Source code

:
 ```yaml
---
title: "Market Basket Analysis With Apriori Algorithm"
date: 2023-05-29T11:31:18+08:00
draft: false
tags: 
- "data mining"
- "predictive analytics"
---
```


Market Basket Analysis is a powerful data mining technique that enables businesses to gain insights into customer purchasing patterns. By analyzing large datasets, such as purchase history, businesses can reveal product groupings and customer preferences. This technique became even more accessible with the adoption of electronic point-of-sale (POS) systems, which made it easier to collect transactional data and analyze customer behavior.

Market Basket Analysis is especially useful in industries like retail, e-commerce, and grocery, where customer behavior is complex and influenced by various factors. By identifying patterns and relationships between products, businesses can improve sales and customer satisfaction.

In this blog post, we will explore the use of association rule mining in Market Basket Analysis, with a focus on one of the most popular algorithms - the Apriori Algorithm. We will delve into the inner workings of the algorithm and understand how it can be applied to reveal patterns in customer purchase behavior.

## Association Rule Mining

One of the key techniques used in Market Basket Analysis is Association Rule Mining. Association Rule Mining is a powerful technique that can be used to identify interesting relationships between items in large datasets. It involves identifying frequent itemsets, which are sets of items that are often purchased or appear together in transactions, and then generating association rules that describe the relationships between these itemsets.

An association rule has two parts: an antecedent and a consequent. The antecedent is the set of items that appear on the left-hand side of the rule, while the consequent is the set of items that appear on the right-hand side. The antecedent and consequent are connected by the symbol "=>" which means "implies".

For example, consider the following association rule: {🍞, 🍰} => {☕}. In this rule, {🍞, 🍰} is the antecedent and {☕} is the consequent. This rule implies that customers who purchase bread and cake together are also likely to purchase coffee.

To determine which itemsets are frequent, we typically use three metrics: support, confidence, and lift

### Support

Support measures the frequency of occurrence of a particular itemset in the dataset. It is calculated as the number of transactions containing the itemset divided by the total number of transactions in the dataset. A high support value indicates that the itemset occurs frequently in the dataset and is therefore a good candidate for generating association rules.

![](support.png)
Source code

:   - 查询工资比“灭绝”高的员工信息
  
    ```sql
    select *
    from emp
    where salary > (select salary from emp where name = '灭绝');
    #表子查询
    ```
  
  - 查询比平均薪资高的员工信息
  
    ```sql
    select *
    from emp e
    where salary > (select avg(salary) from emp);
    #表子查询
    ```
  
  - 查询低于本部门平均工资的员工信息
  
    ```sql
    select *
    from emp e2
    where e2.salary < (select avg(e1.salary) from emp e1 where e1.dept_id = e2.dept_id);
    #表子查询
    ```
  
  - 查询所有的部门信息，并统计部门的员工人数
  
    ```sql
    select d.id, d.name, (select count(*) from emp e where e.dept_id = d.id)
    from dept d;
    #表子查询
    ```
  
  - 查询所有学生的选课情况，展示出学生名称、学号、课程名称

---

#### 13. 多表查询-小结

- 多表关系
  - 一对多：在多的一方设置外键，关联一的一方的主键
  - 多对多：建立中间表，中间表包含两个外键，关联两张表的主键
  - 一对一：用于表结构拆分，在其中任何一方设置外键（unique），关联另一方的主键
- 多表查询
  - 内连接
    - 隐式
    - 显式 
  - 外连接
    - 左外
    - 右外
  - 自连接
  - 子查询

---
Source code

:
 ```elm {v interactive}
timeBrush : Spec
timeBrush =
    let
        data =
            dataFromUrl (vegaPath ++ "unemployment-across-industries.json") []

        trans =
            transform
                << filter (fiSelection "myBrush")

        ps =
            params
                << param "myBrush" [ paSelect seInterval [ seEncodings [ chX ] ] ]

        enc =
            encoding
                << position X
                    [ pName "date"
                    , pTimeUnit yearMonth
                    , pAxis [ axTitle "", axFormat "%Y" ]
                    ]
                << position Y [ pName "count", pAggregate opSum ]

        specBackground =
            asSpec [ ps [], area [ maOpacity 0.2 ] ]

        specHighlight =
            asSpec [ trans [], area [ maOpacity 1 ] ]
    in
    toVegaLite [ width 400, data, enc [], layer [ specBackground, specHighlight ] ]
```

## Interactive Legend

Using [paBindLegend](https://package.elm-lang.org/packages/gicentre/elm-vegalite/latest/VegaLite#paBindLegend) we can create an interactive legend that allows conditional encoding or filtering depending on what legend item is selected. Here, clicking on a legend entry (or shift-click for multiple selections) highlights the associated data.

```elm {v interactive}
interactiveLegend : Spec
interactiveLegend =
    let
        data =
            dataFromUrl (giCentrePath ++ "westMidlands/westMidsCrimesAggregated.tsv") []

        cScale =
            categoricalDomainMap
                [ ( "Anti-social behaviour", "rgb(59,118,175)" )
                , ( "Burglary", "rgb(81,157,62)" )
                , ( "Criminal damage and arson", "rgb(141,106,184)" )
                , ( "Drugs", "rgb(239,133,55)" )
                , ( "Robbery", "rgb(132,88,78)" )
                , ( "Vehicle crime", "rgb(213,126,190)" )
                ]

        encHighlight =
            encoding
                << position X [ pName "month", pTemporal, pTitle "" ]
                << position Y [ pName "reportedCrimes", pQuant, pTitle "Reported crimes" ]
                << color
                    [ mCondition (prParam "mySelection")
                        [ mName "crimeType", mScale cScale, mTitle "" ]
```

(Instructions for the task) Restate each record above word for word.

(Task output)
Source code

:
 ```yaml
---
title: "Market Basket Analysis With Apriori Algorithm"
date: 2023-05-29T11:31:18+08:00
draft: false
tags: 
- "data mining"
- "predictive analytics"
---
```


Market Basket Analysis is a powerful data mining technique that enables businesses to gain insights into customer purchasing patterns. By analyzing large datasets, such as purchase history, businesses can reveal product groupings and customer preferences. This technique became even more accessible with the adoption of electronic point-of-sale (POS) systems, which made it easier to collect transactional data and analyze customer behavior.

Market Basket Analysis is especially useful in industries like retail, e-commerce, and grocery, where customer behavior is complex and influenced by various factors. By identifying patterns and relationships between products, businesses can improve sales and customer satisfaction.

In this blog post, we will explore the use of association rule mining in Market Basket Analysis, with a focus on one of the most popular algorithms - the Apriori Algorithm. We will delve into the inner workings of the algorithm and understand how it can be applied to reveal patterns in customer purchase behavior.

## Association Rule Mining

One of the key techniques used in Market Basket Analysis is Association Rule Mining. Association Rule Mining is a powerful technique that can be used to identify interesting relationships between items in large datasets. It involves identifying frequent itemsets, which are sets of items that are often purchased or appear together in transactions, and then generating association rules that describe the relationships between these itemsets.

An association rule has two parts: an antecedent and a consequent. The antecedent is the set of items that appear on the left-hand side of the rule, while the consequent is the set of items that appear on the right-hand side. The antecedent and consequent are connected by the symbol "=>" which means "implies".

For example, consider the following association rule: {🍞, 🍰} => {☕}. In this rule, {🍞, 🍰} is the antecedent and {☕} is the consequent. This rule implies that customers who purchase bread and cake together are also likely to purchase coffee.

To determine which itemsets are frequent, we typically use three metrics: support, confidence, and lift

### Support

Support measures the frequency of occurrence of a particular itemset in the dataset. It is calculated as the number of transactions containing the itemset divided by the total number of transactions in the dataset. A high support value indicates that the itemset occurs frequently in the dataset and is therefore a good candidate for generating association rules.

![](support.png)
Source code

:   - 查询工资比“灭绝”高的员工信息
  
    ```sql
    select *
    from emp
    where salary > (select salary from emp where name = '灭绝');
    #表子查询
    ```
  
  - 查询比平均薪资高的员工信息
  
    ```sql
    select *
    from emp e
    where salary > (select avg(salary) from emp);
    #表子查询
    ```
  
  - 查询低于本部门平均工资的员工信息
  
    ```sql
    select *
    from emp e2
    where e2.salary < (select avg(e1.salary) from emp e1 where e1.dept_id = e2.dept_id);
    #表子查询
    ```
  
  - 查询所有的部门信息，并统计部门的员工人数
  
    ```sql
    select d.id, d.name, (select count(*) from emp e where e.dept_id = d.id)
    from dept d;
    #表子查询
    ```
  
  - 查询所有学生的选课情况，展示出学生名称、学号、课程名称

---

#### 13. 多表查询-小结

- 多表关系
  - 一对多：在多的一方设置外键，关联一的一方的主键
  - 多对多：建立中间表，中间表包含两个外键，关联两张表的主键
  - 一对一：用于表结构拆分，在其中任何一方设置外键（unique），关联另一方的主键
- 多表查询
  - 内连接
    - 隐式
    - 显式 
  - 外连接
    - 左外
    - 右外
  - 自连接
  - 子查询

---
Source code

:
 ```elm {v interactive}
timeBrush : Spec
timeBrush =
    let
        data =
            dataFromUrl (vegaPath ++ "unemployment-across-industries.json") []

        trans =
            transform
                << filter (fiSelection "myBrush")

        ps =
            params
                << param "myBrush" [ paSelect seInterval [ seEncodings [ chX ] ] ]

        enc =
            encoding
                << position X
                    [ pName "date"
                    , pTimeUnit yearMonth
                    , pAxis [ axTitle "", axFormat "%Y" ]
                    ]
                << position Y [ pName "count", pAggregate opSum ]

        specBackground =
            asSpec [ ps [], area [ maOpacity 0.2 ] ]

        specHighlight =
            asSpec [ trans [], area [ maOpacity 1 ] ]
    in
    toVegaLite [ width 400, data, enc [], layer [ specBackground, specHighlight ] ]
```

## Interactive Legend

Using [paBindLegend](https://package.elm-lang.org/packages/gicentre/elm-vegalite/latest/VegaLite#paBindLegend) we can create an interactive legend that allows conditional encoding or filtering depending on what legend item is selected. Here, clicking on a legend entry (or shift-click for multiple selections) highlights the associated data.

```elm {v interactive}
interactiveLegend : Spec
interactiveLegend =
    let
        data =
            dataFromUrl (giCentrePath ++ "westMidlands/westMidsCrimesAggregated.tsv") []

        cScale =
            categoricalDomainMap
                [ ( "Anti-social behaviour", "rgb(59,118,175)" )
                , ( "Burglary", "rgb(81,157,62)" )
                , ( "Criminal damage and arson", "rgb(141,106,184)" )
                , ( "Drugs", "rgb(239,133,55)" )
                , ( "Robbery", "rgb(132,88,78)" )
                , ( "Vehicle crime", "rgb(213,126,190)" )
                ]

        encHighlight =
            encoding
                << position X [ pName "month", pTemporal, pTitle "" ]
                << position Y [ pName "reportedCrimes", pQuant, pTitle "Reported crimes" ]
                << color
                    [ mCondition (prParam "mySelection")
                        [ mName "crimeType", mScale cScale, mTitle "" ]
```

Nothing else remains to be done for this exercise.